From the listing below, set down exactly the lines between the one holding "nápis. Nápis je na sklenici" and the one holding "университета г. Семей.", inclusive. No other line is wanted.
-*-*-
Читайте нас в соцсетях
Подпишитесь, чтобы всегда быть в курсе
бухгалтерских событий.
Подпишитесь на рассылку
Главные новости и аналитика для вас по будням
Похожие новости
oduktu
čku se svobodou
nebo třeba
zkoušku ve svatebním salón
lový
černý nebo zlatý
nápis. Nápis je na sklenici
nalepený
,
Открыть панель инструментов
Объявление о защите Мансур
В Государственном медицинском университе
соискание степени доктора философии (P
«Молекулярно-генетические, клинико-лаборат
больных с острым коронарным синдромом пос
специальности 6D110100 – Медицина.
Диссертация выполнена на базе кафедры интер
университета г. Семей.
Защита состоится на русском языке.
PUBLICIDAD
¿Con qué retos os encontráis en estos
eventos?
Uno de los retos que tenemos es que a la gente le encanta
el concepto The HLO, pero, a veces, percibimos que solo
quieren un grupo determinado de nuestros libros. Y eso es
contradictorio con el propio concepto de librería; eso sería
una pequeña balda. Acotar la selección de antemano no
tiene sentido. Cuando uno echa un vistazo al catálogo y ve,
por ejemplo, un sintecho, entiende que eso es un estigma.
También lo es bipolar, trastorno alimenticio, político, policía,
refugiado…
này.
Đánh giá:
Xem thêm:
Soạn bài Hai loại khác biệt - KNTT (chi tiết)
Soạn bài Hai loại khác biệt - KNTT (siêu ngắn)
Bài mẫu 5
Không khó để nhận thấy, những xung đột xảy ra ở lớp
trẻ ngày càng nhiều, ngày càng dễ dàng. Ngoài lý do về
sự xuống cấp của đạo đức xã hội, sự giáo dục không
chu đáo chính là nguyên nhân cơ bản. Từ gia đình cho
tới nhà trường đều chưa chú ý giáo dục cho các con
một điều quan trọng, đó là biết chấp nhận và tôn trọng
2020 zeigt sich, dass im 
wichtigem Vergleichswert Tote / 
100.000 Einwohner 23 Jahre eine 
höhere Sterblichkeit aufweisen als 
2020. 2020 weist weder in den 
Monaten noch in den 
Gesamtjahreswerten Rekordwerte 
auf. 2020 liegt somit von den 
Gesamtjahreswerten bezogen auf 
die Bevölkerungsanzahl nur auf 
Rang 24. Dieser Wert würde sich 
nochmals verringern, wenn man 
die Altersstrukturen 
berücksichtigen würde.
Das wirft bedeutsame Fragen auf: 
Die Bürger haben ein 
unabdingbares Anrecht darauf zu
-*-*-
■ **Completed task**:
nápis. Nápis je na sklenici
nalepený
,
Открыть панель инструментов
Объявление о защите Мансур
В Государственном медицинском университе
соискание степени доктора философии (P
«Молекулярно-генетические, клинико-лаборат
больных с острым коронарным синдромом пос
специальности 6D110100 – Медицина.
Диссертация выполнена на базе кафедры интер
университета г. Семей.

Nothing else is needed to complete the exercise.